Motivation vs Discipline - A Beginner’s Guide to Investing
Updated: Feb 4
Some time ago I was listening to a Tim Ferris podcast with Navy SEAL Jocko Willink, and Jocko made the powerful statement that discipline will carry you much further than motivation. It blew me away. Memories of training in the weight room, extra work with a batting tee, blocking drills, dieting, missing major family events while in season, and more flooded my mind. Finally someone put into words an opinion I’ve modeled my life after.
Did I want to go to the ballpark every day? Absolutely not. Was I motivated to push myself during every workout? Nope. How about blocking extra balls in full catcher’s gear in the middle of a midwest-summer heatwave? No thanks. But I did it anyway. It was discipline that carried me through those days, not motivation.
How does that relate to investing?
If you’re waiting for a podcast or book to change your heart and motivate you to invest in the stock market, you’ll be watching from the sidelines for a long, long time. If you’ve never invested before, you’re not alone, but there’s no magic entry point. If I can get all Gary V on you, you just have to “do.”
Here’s what I recommend. Start deferring money to your employer sponsored 401k or 403b plan. Immediately.
If your company doesn’t have a retirement plan, open an online brokerage account (Schwab, Fidelity, TD, E*Trade, RobinHood, etc), buy an S&P 500 ETF (Exchange Traded Fund), which is a fund that rises and falls with the S&P 500 index, and automatically wire money from your paycheck every month so you never even see the money. It doesn’t matter if it is just $50/month. The point is you are creating a discipline to systematically invest your money.
Ok, I have to say this. Knowing what I know and how we invest at Beck Bode, I don’t actually recommend an ETF. I recommend opening a brokerage account with us. Let us set up your automatic withdrawals and invest on your behalf. I know how closely we watch our clients’ accounts and how good we are at what we do. It is hard to replicate that on your own. Historically speaking, however, over a 5+ year time horizon the S&P 500 will treat you fine, just don’t lose that discipline and pull out of the market during hard times.
Don’t look for motivation when you are losing money. Just as discipline helps you start investing, it will likewise keep you invested even when the sky feels like it is falling.
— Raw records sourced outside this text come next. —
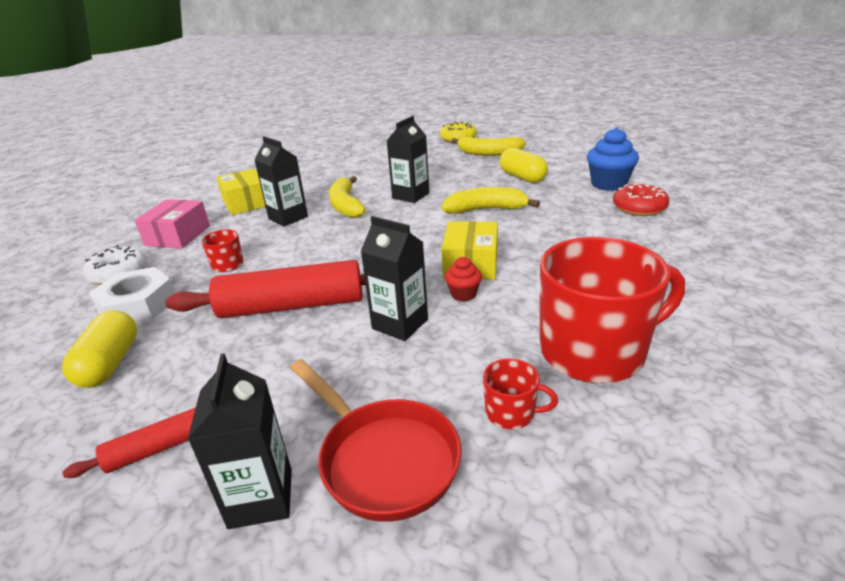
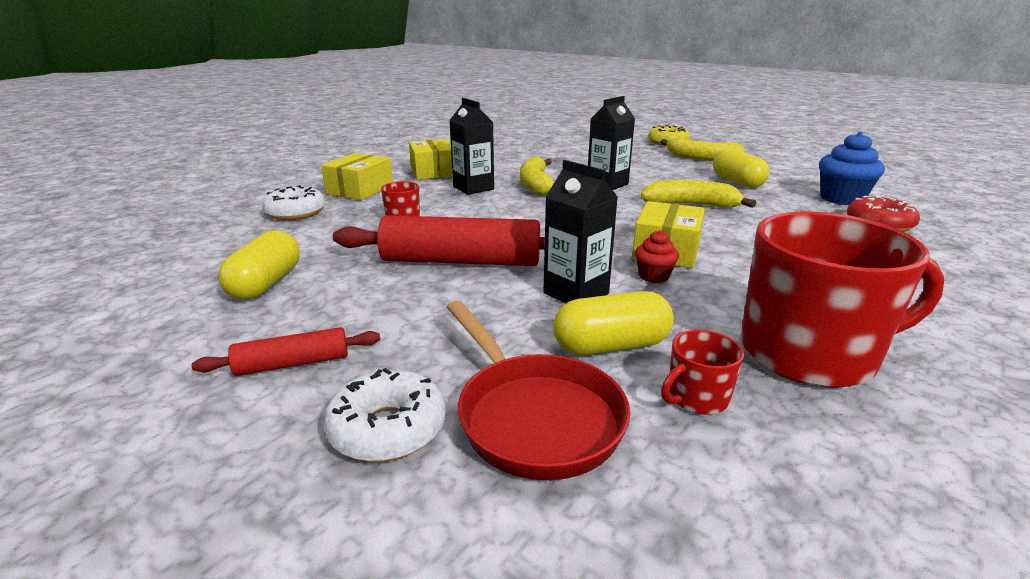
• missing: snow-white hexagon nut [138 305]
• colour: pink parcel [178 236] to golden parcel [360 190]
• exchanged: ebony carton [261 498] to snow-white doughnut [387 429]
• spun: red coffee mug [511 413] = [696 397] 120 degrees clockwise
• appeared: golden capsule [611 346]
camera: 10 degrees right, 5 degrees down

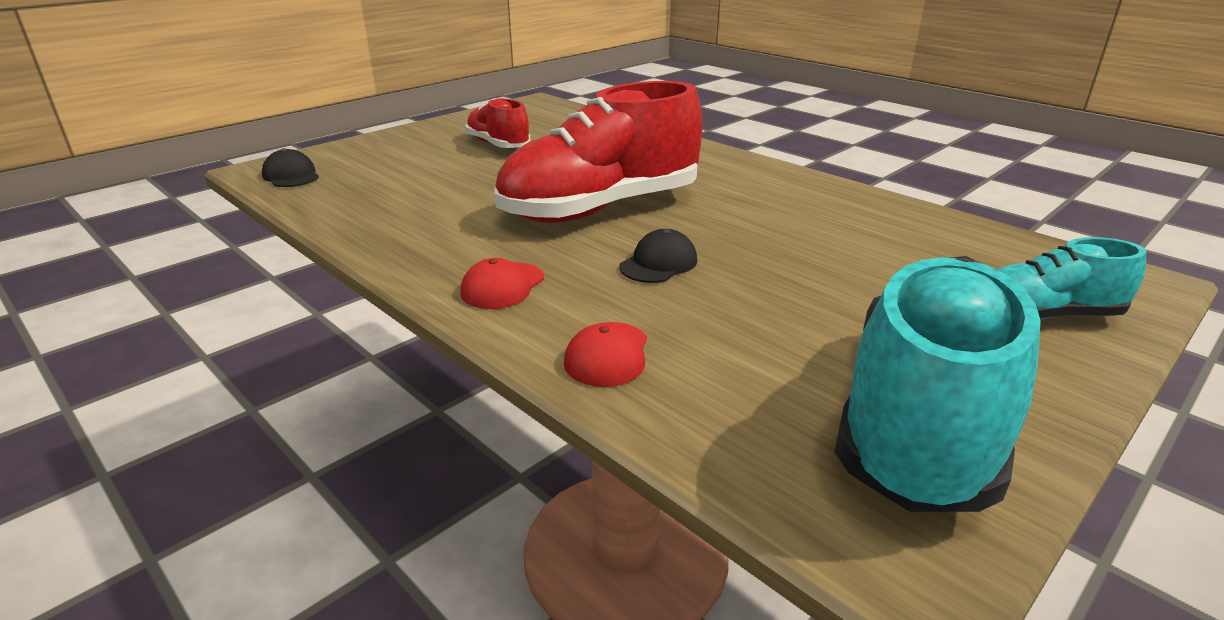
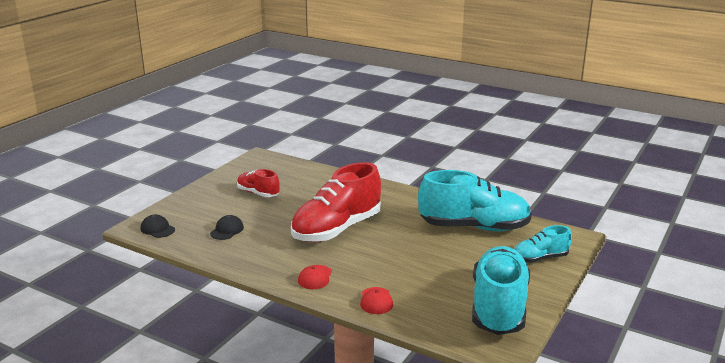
• relocated: ebony cap [658 263] to [227 230]
• appeared: turquoise lace-up shoe [474 227]
camera: 15 degrees left, 5 degrees down

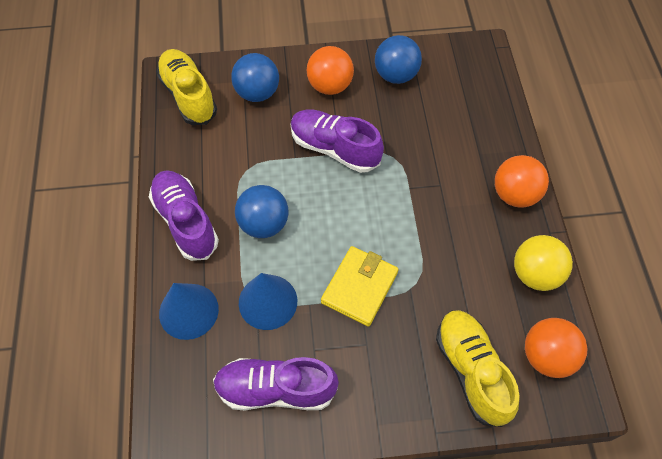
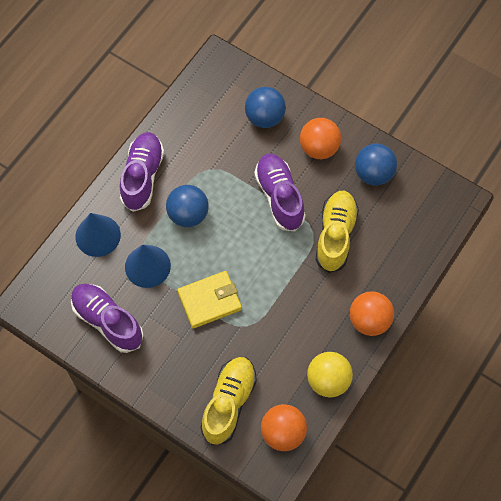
• relocated: golden lace-up shoe [188 95] to [335 235]
camera: 40 degrees right, 5 degrees up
Motivation will be on the sidelines, exactly where you shouldn’t be.
I just finished reading Tony Robbins’ Unshakeable, and he provides some eye-opening statistics highlighting the market’s volatility and the importance of weathering the storm du jour.
Think about these stats:
On average since 1900, the market has “corrected,” or dropped between 10-20%, every year.
In that time, we have averaged a bear market (market drops by more than 20%) every three to five years.
From 1996-2015, the S&P 500’s average annual return was 8.2%.
If you pulled out of the market and held your money in cash and missed the 10 best trading days over that 20 year time, your return drops to 4.5%. That’s 10 days in 20 years, and missing them cuts your return almost in half.
If you miss the 20 best trading days, your return drops to 2.1%.
Missed the 30 best days? You lost money. Staying on the sideline for 30 days in 20 years lost you money, whereas staying in the market and weathering the storm made you 8.2%.
Six of the 10 best trading days during that time took place within two weeks of the market’s worst trading days. Did somebody say they could time the market? Didn’t think so.
If you are looking for motivation when your investment account is down, you won’t find it. If you’re trying to motivate yourself to begin investing, it won’t happen. Discipline will get you started and will keep you in the market during those 30 best trading days, which statistically we know is a much better investment decision than pulling to cash and trying to time the market.
If you remember nothing else from this article, remember this: Focus your investment strategy, and life for that matter, on being disciplined, not on being motivated.